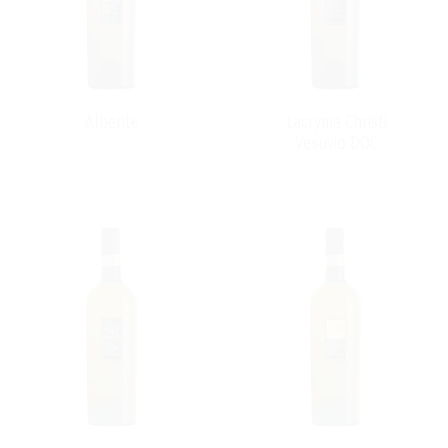
Albente
Lacryma Christi
Vesuvio DOC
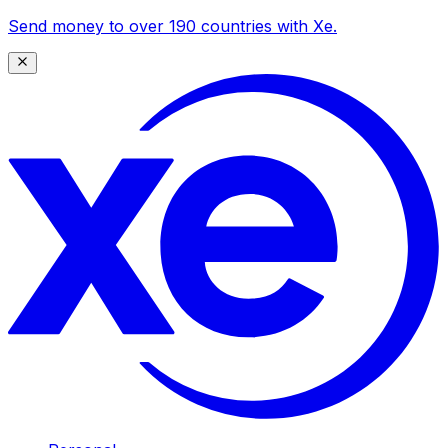
Send money to over 190 countries with Xe.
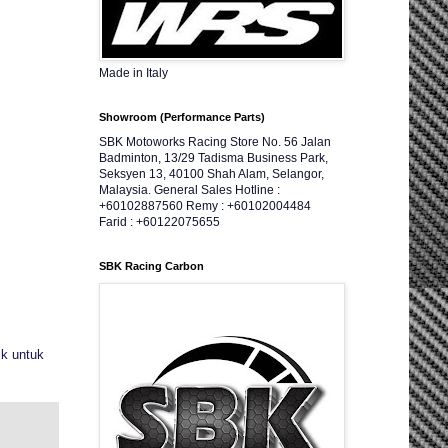
Made in Italy
Showroom (Performance Parts)
SBK Motoworks Racing Store No. 56 Jalan
Badminton, 13/29 Tadisma Business Park,
Seksyen 13, 40100 Shah Alam, Selangor,
Malaysia. General Sales Hotline :
+60102887560 Remy : +60102004484
Farid : +60122075655
SBK Racing Carbon
ik untuk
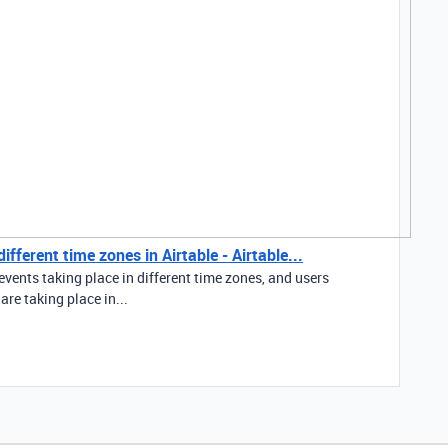
fferent time zones in Airtable - Airtable...
events taking place in different time zones, and users
re taking place in...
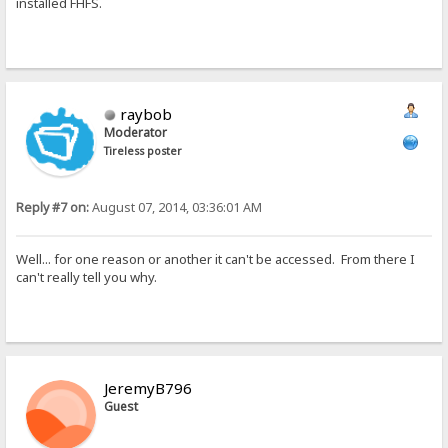
installed FHFS.
raybob
Moderator
Tireless poster
Reply #7 on:
August 07, 2014, 03:36:01 AM
Well... for one reason or another it can't be accessed. From there I
can't really tell you why.
JeremyB796
Guest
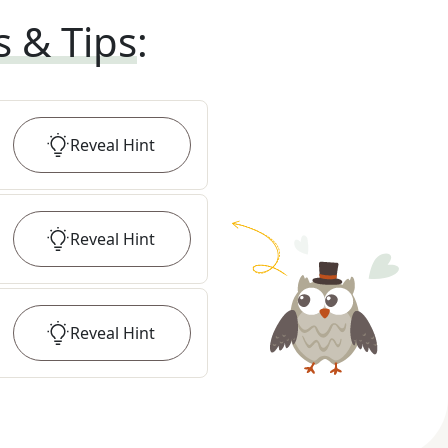
s & Tips
:
Reveal
Hint
Reveal
Hint
Reveal
Hint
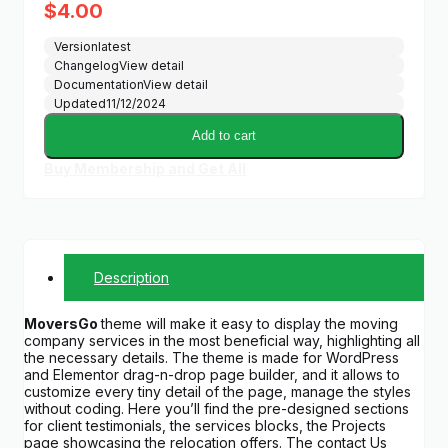
$
4.00
Version
latest
Changelog
View detail
Documentation
View detail
Updated
11/12/2024
Add to cart
Buy Membership and Get All
Description
MoversGo
theme will make it easy to display the moving
company services in the most beneficial way, highlighting all
the necessary details. The theme is made for WordPress
and Elementor drag-n-drop page builder, and it allows to
customize every tiny detail of the page, manage the styles
without coding. Here you’ll find the pre-designed sections
for client testimonials, the services blocks, the Projects
page showcasing the relocation offers. The contact Us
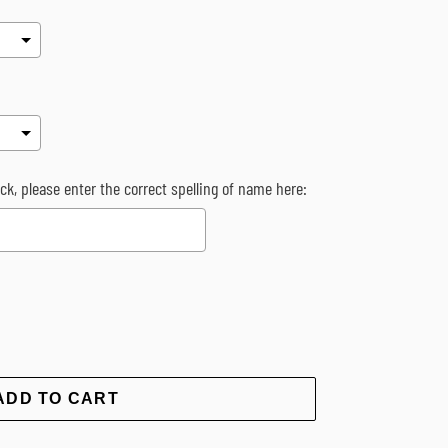
k, please enter the correct spelling of name here:
rice
ADD TO CART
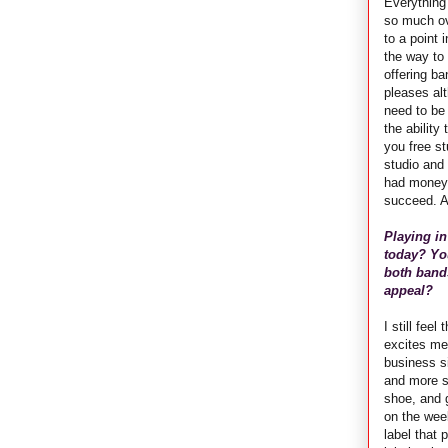
Everything 
so much ove
to a point 
the way to 
offering ba
pleases alt
need to be 
the ability
you free st
studio and
had money -
succeed. A
Playing in
today? You
both bands
appeal?
I still fee
excites me
business si
and more s
shoe, and 
on the wee
label that 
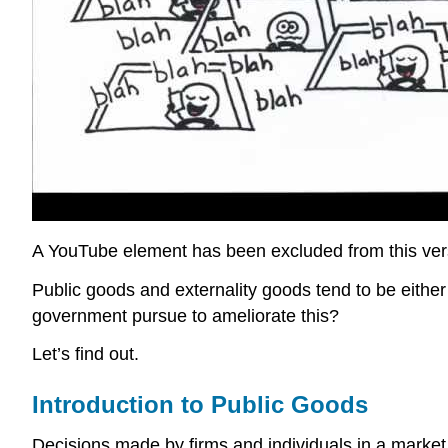
A YouTube element has been excluded from this versi
Public goods and externality goods tend to be either 
government pursue to ameliorate this?
Let’s find out.
Introduction to Public Goods
Decisions made by firms and individuals in a market 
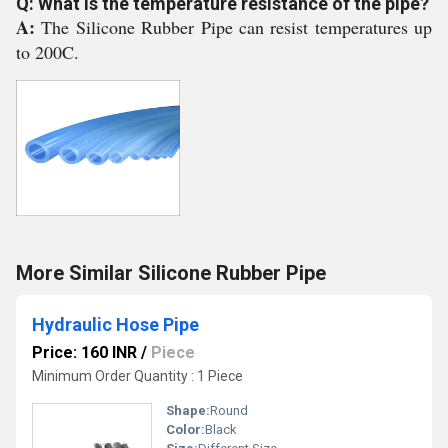
Q: What is the temperature resistance of the pipe?
A:
The Silicone Rubber Pipe can resist temperatures up
to 200C.
More Similar Silicone Rubber Pipe
Hydraulic Hose Pipe
Price: 160 INR
/
Piece
Minimum Order Quantity : 1 Piece
Shape:
Round
Color:
Black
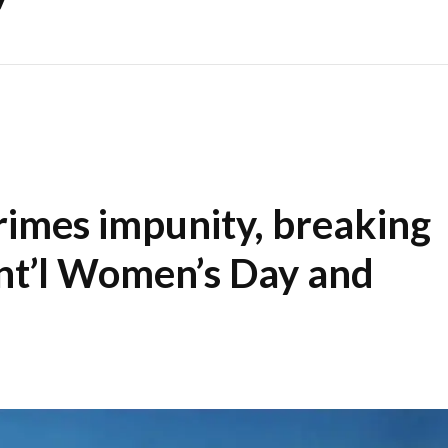
rimes impunity, breaking
Int’l Women’s Day and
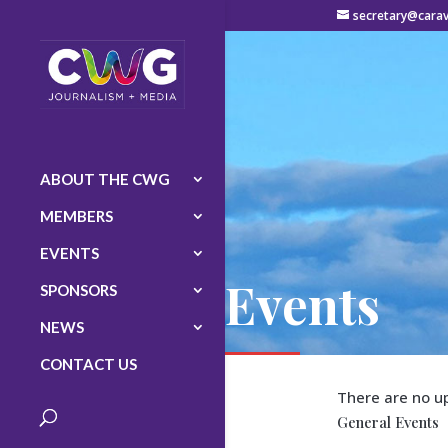
secretary@carav
ABOUT THE CWG
MEMBERS
EVENTS
Events
SPONSORS
NEWS
CONTACT US
There are no u
General Events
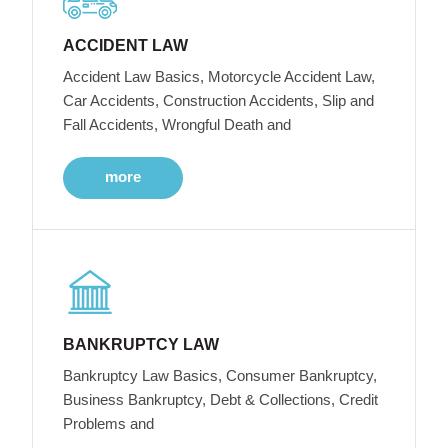
ACCIDENT LAW
Accident Law Basics, Motorcycle Accident Law,
Car Accidents, Construction Accidents, Slip and
Fall Accidents, Wrongful Death and
more
BANKRUPTCY LAW
Bankruptcy Law Basics, Consumer Bankruptcy,
Business Bankruptcy, Debt & Collections, Credit
Problems and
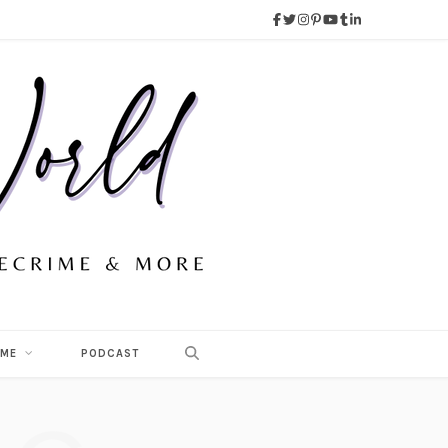
 ME
PODCAST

**Exercise instructions**. Return every line of text from all the rows above, unchanged and in the same order, and leave out the pictures.

**Response to the task**.
Albente
Lacryma Christi
Vesuvio DOC
Send money to over 190 countries with Xe.
Made in Italy
Showroom (Performance Parts)
SBK Motoworks Racing Store No. 56 Jalan
Badminton, 13/29 Tadisma Business Park,
Seksyen 13, 40100 Shah Alam, Selangor,
Malaysia. General Sales Hotline :
+60102887560 Remy : +60102004484
Farid : +60122075655
SBK Racing Carbon
ik untuk
fferent time zones in Airtable - Airtable...
events taking place in different time zones, and users
re taking place in...
installed FHFS.
raybob
Moderator
Tireless poster
Reply #7 on:
August 07, 2014, 03:36:01 AM
Well... for one reason or another it can't be accessed. From there I
can't really tell you why.
JeremyB796
Guest
s & Tips
:
Reveal
Hint
Reveal
Hint
Reveal
Hint
$
4.00
Version
latest
Changelog
View detail
Documentation
View detail
Updated
11/12/2024
Add to cart
Buy Membership and Get All
Description
MoversGo
theme will make it easy to display the moving
company services in the most beneficial way, highlighting all
the necessary details. The theme is made for WordPress
and Elementor drag-n-drop page builder, and it allows to
customize every tiny detail of the page, manage the styles
without coding. Here you’ll find the pre-designed sections
for client testimonials, the services blocks, the Projects
page showcasing the relocation offers. The contact Us
k, please enter the correct spelling of name here:
rice
ADD TO CART
Everything 
so much ove
to a point 
the way to 
offering ba
pleases alt
need to be 
the ability
you free st
studio and
had money -
succeed. A
Playing in
today? You
both bands
appeal?
I still fee
excites me
business si
and more s
shoe, and 
on the wee
label that 
A YouTube element has been excluded from this versi
Public goods and externality goods tend to be either 
government pursue to ameliorate this?
Let’s find out.
Introduction to Public Goods
Decisions made by firms and individuals in a market 
Q: What is the temperature resistance of the pipe?
A:
The Silicone Rubber Pipe can resist temperatures up
to 200C.
More Similar Silicone Rubber Pipe
Hydraulic Hose Pipe
Price: 160 INR
/
Piece
Minimum Order Quantity : 1 Piece
Shape:
Round
Color:
Black
rimes impunity, breaking
Int’l Women’s Day and
secretary@carav
ABOUT THE CWG
MEMBERS
EVENTS
Events
SPONSORS
NEWS
CONTACT US
There are no u
General Events
ACCIDENT LAW
Accident Law Basics, Motorcycle Accident Law,
Car Accidents, Construction Accidents, Slip and
Fall Accidents, Wrongful Death and
more
BANKRUPTCY LAW
Bankruptcy Law Basics, Consumer Bankruptcy,
Business Bankruptcy, Debt & Collections, Credit
Problems and
 ME
PODCAST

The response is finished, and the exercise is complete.